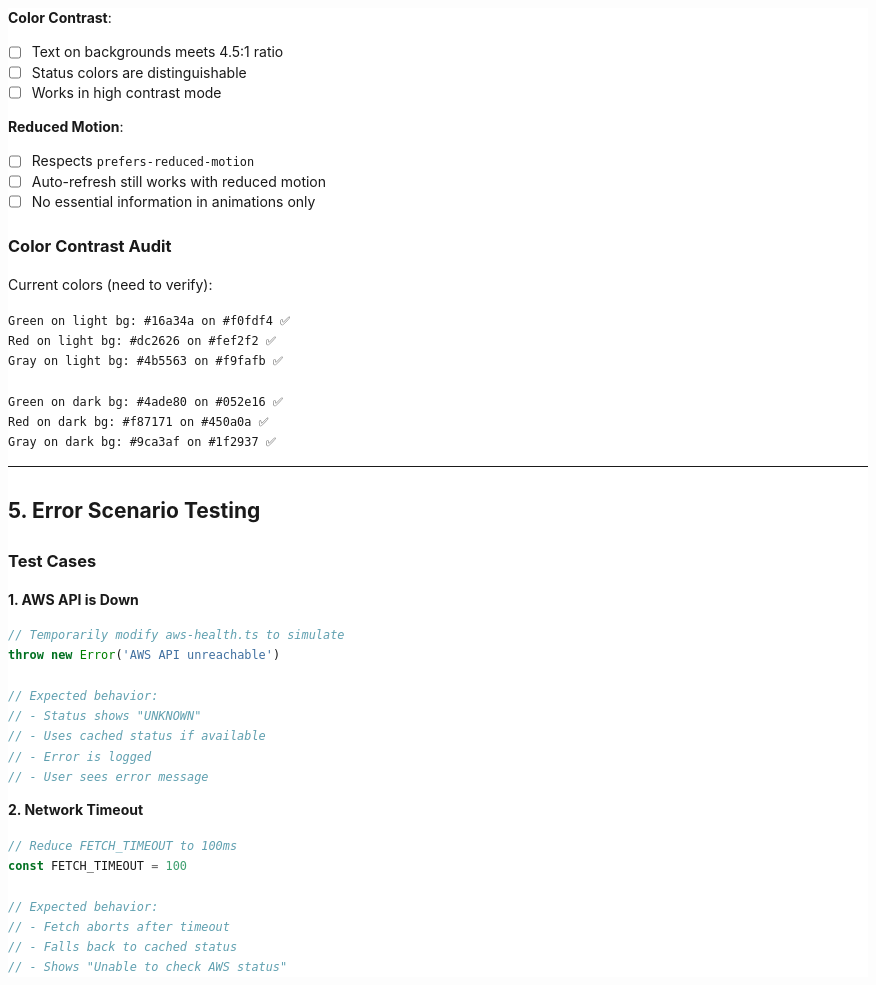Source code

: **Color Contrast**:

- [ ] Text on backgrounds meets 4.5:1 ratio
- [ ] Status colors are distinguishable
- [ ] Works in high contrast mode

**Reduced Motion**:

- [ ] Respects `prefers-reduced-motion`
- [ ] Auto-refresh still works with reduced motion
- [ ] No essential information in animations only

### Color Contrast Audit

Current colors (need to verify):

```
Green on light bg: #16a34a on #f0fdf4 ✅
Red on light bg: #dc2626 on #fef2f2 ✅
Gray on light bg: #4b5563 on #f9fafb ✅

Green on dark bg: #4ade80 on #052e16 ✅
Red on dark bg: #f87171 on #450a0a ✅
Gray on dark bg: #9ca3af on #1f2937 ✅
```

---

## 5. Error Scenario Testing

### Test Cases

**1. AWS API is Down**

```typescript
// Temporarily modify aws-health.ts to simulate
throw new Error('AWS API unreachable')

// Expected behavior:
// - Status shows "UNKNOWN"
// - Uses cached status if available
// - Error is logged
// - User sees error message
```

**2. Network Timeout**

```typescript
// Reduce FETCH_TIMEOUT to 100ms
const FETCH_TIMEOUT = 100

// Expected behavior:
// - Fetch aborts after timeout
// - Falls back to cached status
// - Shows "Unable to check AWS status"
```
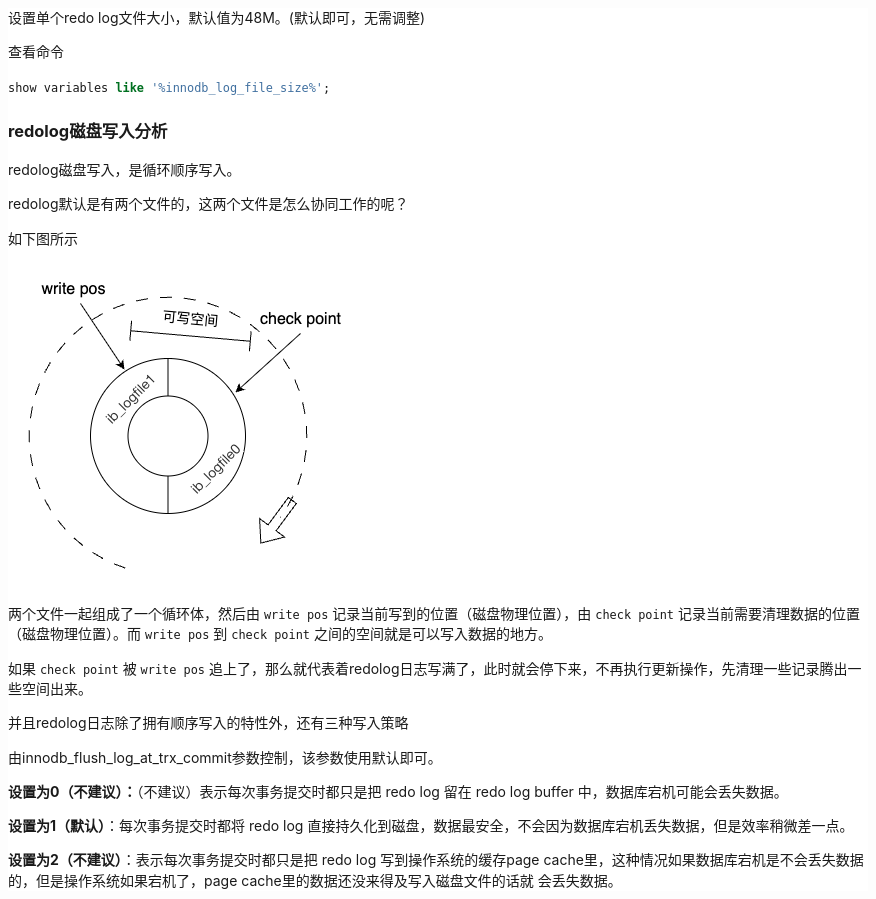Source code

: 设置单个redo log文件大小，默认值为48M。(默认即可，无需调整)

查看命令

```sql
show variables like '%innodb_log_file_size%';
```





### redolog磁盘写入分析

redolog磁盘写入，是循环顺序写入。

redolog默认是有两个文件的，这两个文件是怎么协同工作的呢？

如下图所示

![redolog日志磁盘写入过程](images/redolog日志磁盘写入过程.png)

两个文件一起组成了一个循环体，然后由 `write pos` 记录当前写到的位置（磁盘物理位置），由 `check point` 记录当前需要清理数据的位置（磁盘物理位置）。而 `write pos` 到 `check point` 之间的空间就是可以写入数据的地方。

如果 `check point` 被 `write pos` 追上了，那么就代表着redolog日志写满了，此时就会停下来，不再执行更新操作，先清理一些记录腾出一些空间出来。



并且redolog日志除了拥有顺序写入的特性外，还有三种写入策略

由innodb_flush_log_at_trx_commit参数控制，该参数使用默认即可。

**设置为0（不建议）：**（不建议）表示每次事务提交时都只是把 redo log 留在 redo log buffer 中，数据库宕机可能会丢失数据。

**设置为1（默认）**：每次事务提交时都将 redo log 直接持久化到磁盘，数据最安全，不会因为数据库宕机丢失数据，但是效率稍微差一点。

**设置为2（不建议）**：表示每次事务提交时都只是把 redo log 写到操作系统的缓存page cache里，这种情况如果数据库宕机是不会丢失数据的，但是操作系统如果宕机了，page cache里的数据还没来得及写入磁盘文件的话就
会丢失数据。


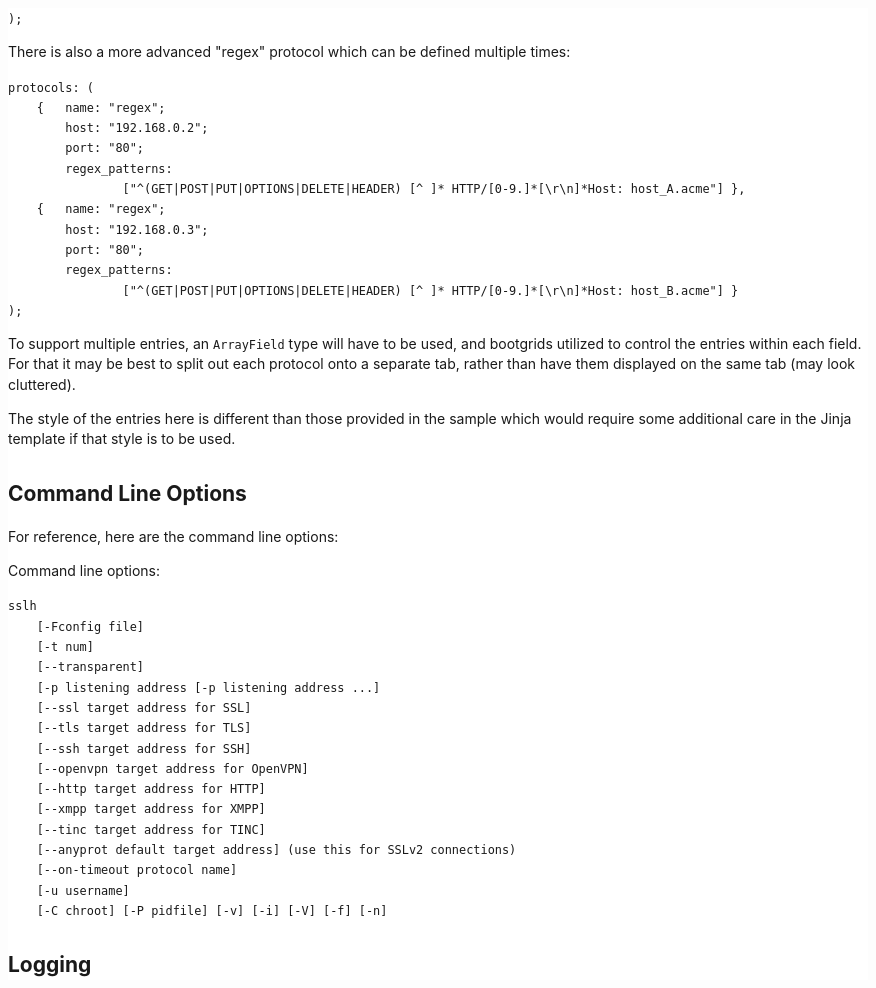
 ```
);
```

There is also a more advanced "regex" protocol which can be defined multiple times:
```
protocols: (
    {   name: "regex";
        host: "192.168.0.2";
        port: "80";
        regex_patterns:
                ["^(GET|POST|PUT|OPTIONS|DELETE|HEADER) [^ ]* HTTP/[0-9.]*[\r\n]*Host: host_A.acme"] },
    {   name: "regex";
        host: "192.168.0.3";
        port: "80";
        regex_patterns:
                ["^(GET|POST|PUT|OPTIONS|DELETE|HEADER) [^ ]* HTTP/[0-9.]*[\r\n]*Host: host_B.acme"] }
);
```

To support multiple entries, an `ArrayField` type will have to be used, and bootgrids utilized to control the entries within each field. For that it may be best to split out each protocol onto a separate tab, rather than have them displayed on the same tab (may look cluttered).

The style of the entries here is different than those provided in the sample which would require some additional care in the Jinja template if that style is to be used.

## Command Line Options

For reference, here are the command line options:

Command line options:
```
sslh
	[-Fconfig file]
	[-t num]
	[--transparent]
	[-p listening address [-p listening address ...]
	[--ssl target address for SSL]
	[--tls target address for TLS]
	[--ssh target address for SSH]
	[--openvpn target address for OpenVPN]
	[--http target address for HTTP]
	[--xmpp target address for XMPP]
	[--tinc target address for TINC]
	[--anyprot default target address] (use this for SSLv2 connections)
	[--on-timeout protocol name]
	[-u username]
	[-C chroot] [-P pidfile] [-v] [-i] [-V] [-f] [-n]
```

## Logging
------------------------
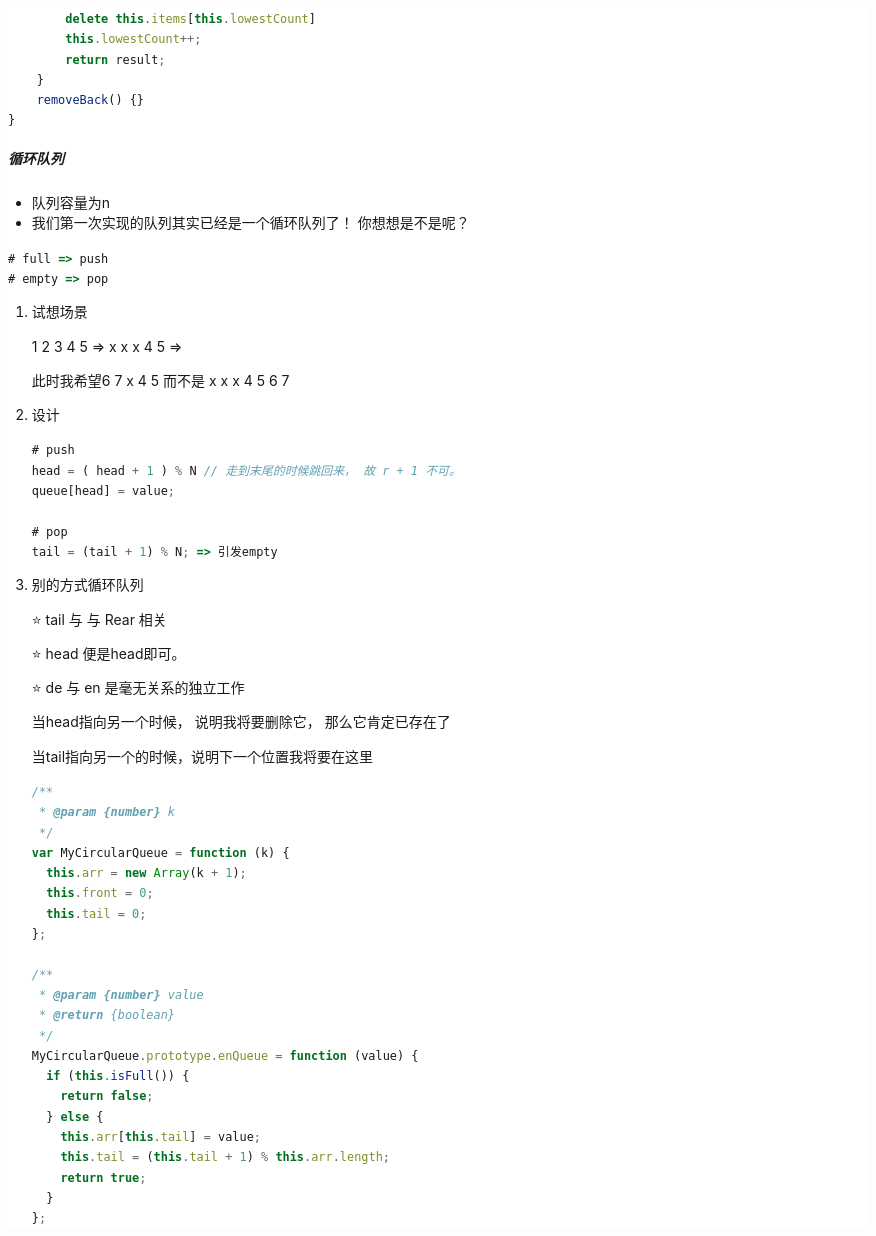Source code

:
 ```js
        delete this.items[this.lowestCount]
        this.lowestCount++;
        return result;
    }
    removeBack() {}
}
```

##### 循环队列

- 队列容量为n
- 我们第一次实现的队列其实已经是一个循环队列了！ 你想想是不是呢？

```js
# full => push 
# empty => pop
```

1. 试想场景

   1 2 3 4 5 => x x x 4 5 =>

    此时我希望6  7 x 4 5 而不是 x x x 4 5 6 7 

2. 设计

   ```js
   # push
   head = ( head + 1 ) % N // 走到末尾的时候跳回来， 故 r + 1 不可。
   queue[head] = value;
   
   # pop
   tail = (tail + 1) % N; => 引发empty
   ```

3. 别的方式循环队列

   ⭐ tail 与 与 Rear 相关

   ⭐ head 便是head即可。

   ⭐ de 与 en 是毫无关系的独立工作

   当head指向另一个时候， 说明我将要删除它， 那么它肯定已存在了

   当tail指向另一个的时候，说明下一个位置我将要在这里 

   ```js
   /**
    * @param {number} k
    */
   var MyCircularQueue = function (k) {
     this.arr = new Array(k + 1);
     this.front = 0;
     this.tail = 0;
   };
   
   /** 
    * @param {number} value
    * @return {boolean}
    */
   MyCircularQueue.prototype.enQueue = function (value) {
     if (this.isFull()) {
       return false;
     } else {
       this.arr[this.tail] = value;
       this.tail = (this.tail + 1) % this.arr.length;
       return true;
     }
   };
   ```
------------------------
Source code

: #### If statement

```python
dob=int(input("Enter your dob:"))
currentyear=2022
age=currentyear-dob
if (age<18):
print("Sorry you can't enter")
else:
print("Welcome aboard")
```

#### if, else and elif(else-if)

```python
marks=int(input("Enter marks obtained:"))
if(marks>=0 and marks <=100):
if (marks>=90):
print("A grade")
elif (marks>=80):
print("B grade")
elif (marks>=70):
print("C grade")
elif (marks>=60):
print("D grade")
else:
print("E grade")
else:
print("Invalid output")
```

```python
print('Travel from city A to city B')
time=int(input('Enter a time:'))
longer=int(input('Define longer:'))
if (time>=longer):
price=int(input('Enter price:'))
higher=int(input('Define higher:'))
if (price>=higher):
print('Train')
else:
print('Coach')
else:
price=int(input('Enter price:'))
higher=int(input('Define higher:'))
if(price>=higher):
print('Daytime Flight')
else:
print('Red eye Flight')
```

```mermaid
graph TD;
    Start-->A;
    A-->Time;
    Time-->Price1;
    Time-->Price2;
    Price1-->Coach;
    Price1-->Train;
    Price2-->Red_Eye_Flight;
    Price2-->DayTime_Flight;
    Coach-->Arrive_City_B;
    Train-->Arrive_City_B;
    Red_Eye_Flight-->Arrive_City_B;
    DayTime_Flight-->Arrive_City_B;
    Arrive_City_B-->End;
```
------------------------
WORK ITEM: Report how many lines of the records above contain the word "Green", and give only that number.

EXPECTED OUTPUT: 2